Brought tears to my eyes.

https://www.nytimes.com/2019/01/27/...ule=Well&pgtype=Homepage&section=Contributors


----------



## BorderKelpie (Dec 3, 2011)

Aw! Sweet Millie, sweet story.

It took our foster fail/rescue girl 2 years. Two whole years before she felt comfortable enough to ever so gently and shyly ask for a simple pat on the head. I honestly had given up on ever seeing anything but fear and avoidance on her little face. She now sometimes even gets a little playful - but oh so carefully and quietly. Tarzan sits quietly with her for a few minutes every day. I think that has helped her a lot.


----------



## Christina0001 (Feb 7, 2019)

Aw that was so sweet!


----------



## barbiespoodle (Apr 25, 2010)

Rescue dogs are heartbreakers. I always have 2, sometimes 3 dogs and at least one is always a county animal shelter dog. A lot of these dogs have had good past lives, just ended up in the pound because their owner fell on hard times. But there have been a few who were out right abuse cases and those are the ones that had me in tears.

My most memorable was Chewie, a parti colored spoo. But for now I'm not going to go into his story since he's the one that affected me the most and still affects me 2 years after losing him suddenly to bloat. 

Instead I'll talk about the one I currently have, Eustace. I don't know how he was treated before he was dumped at the pound, but he sure came with a lot of issues, I still call him my problem child and May 30 I will have had him 2 years. He wasn't the best choice for an older couple, but I've worked with dogs too long not to know when there is a good natured dog under all the problems.

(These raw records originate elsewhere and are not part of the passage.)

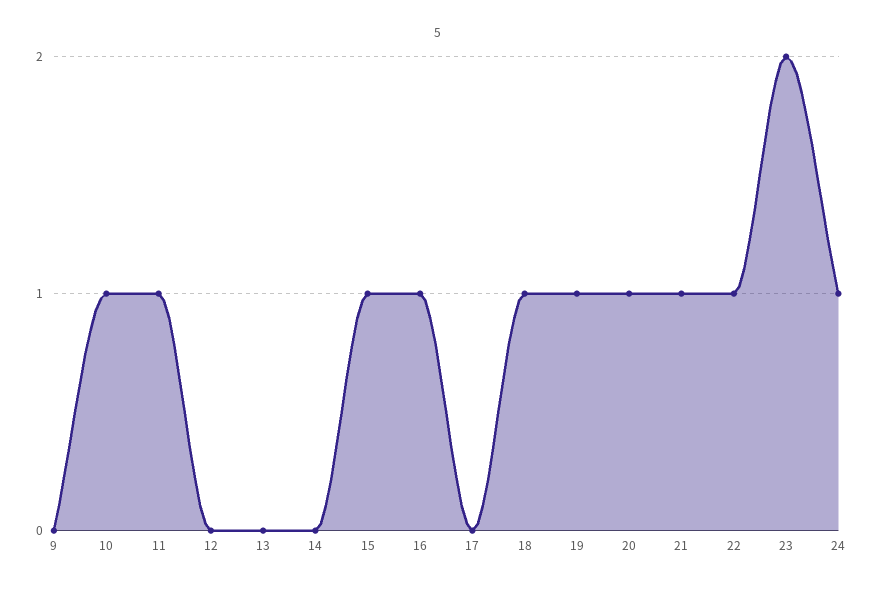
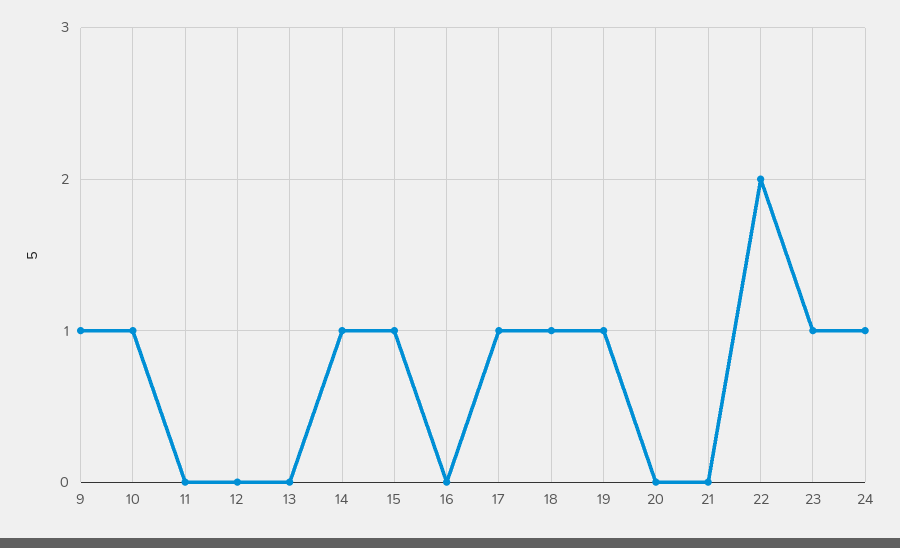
9: 0 -> 1
11: 1 -> 0
14: 0 -> 1
16: 1 -> 0
17: 0 -> 1
20: 1 -> 0
21: 1 -> 0
22: 1 -> 2
23: 2 -> 1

And problems there were by the shipload and I got the scars to prove it. At one point it got so bad my husband outright told me I had to get rid of him. I knew that would send this already ocd dog right over the edge and my husband and I didn't speak for weeks because I refused to give up on him. 

Fast forward. Eustace, all 65 pounds of him, is still ocd, high strung, and a shedding machine. But under it all, he is a loving, sweet natured soul with beautiful eye and a kind heart and I just can't think of him not being here. And my husband has come around since Eustaces favorite spot in the whole house is right next to my husbands chair where my husband can reach down and pet him.

Plus he has always been a great big brother to Roland even though Roland is now 3 inches taller than him.


----------